Given records ▸

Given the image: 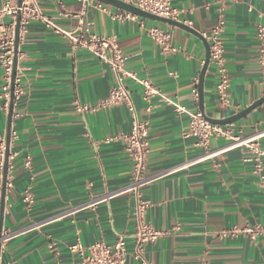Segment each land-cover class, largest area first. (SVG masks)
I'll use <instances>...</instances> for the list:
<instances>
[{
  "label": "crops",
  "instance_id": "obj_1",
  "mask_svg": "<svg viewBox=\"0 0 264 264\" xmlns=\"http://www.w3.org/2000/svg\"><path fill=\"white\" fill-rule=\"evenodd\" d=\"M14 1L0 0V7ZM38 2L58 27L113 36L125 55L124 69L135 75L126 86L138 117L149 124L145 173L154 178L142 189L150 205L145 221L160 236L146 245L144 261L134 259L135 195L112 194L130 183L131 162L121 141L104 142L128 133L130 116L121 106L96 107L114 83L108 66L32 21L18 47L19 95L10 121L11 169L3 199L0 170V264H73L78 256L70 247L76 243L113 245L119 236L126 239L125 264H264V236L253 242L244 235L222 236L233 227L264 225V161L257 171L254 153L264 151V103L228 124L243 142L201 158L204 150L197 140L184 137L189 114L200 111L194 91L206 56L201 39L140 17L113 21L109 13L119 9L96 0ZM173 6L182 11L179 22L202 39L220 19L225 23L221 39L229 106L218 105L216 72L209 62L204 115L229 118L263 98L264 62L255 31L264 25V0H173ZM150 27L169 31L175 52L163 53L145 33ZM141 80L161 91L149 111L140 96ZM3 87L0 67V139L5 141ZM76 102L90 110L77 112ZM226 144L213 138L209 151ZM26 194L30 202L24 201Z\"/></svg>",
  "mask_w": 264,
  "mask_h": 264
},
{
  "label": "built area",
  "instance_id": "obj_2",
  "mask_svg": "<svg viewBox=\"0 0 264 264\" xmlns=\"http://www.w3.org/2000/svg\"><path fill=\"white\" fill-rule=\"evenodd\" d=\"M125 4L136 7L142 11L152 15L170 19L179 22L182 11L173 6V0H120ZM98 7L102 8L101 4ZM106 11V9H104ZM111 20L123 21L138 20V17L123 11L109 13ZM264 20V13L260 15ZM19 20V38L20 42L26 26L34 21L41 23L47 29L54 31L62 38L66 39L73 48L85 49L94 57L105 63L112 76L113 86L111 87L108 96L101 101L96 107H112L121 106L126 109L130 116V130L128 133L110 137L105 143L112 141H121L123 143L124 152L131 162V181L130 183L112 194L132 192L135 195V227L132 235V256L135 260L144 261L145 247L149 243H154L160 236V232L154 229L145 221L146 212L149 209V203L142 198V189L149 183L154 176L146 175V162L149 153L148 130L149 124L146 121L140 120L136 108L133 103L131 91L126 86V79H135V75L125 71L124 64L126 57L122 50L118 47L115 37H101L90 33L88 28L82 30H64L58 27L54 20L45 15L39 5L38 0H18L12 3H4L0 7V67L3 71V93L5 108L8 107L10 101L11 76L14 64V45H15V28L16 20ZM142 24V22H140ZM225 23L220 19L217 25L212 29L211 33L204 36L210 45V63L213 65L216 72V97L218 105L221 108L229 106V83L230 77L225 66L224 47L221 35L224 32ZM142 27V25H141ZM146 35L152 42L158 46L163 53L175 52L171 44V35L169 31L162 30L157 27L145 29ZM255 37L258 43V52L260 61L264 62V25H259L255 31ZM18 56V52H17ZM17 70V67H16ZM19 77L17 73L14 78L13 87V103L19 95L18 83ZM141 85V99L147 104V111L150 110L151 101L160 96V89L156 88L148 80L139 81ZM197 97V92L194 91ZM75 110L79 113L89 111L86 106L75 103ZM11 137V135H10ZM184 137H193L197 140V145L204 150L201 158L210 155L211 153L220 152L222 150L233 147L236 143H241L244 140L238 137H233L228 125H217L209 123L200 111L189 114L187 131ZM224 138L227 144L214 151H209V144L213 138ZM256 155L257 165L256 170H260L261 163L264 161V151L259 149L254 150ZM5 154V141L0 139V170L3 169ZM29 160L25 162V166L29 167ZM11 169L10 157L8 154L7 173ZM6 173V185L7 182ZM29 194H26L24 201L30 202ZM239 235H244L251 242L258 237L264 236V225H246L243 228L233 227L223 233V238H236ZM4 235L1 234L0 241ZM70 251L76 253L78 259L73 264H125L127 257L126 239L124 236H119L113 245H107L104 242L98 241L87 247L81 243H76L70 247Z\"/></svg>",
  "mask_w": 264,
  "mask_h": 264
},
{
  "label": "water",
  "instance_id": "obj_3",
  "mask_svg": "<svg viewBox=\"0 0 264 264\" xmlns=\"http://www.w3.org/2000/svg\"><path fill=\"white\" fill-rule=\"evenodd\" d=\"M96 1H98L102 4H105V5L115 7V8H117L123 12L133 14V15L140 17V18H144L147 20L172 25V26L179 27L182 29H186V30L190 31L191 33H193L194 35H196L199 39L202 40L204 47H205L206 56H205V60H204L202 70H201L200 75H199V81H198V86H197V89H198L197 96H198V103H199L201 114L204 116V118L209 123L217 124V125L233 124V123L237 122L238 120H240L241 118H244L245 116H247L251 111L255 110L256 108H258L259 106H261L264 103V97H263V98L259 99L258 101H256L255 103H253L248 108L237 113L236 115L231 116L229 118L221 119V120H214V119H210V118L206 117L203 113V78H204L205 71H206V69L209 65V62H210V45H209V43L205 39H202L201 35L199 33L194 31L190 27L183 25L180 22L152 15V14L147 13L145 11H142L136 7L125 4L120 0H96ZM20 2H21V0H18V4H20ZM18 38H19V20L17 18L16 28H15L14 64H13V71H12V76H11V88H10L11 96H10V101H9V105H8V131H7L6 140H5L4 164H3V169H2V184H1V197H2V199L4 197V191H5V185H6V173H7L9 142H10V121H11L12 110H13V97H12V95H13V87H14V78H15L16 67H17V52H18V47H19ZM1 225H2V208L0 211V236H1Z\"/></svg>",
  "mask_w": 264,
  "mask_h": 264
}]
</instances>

Brief ▸
Count the lines in the listing above that contain the string "label", treating uppercase and lowercase as different, and give only the number.

Solution for this task ▸
3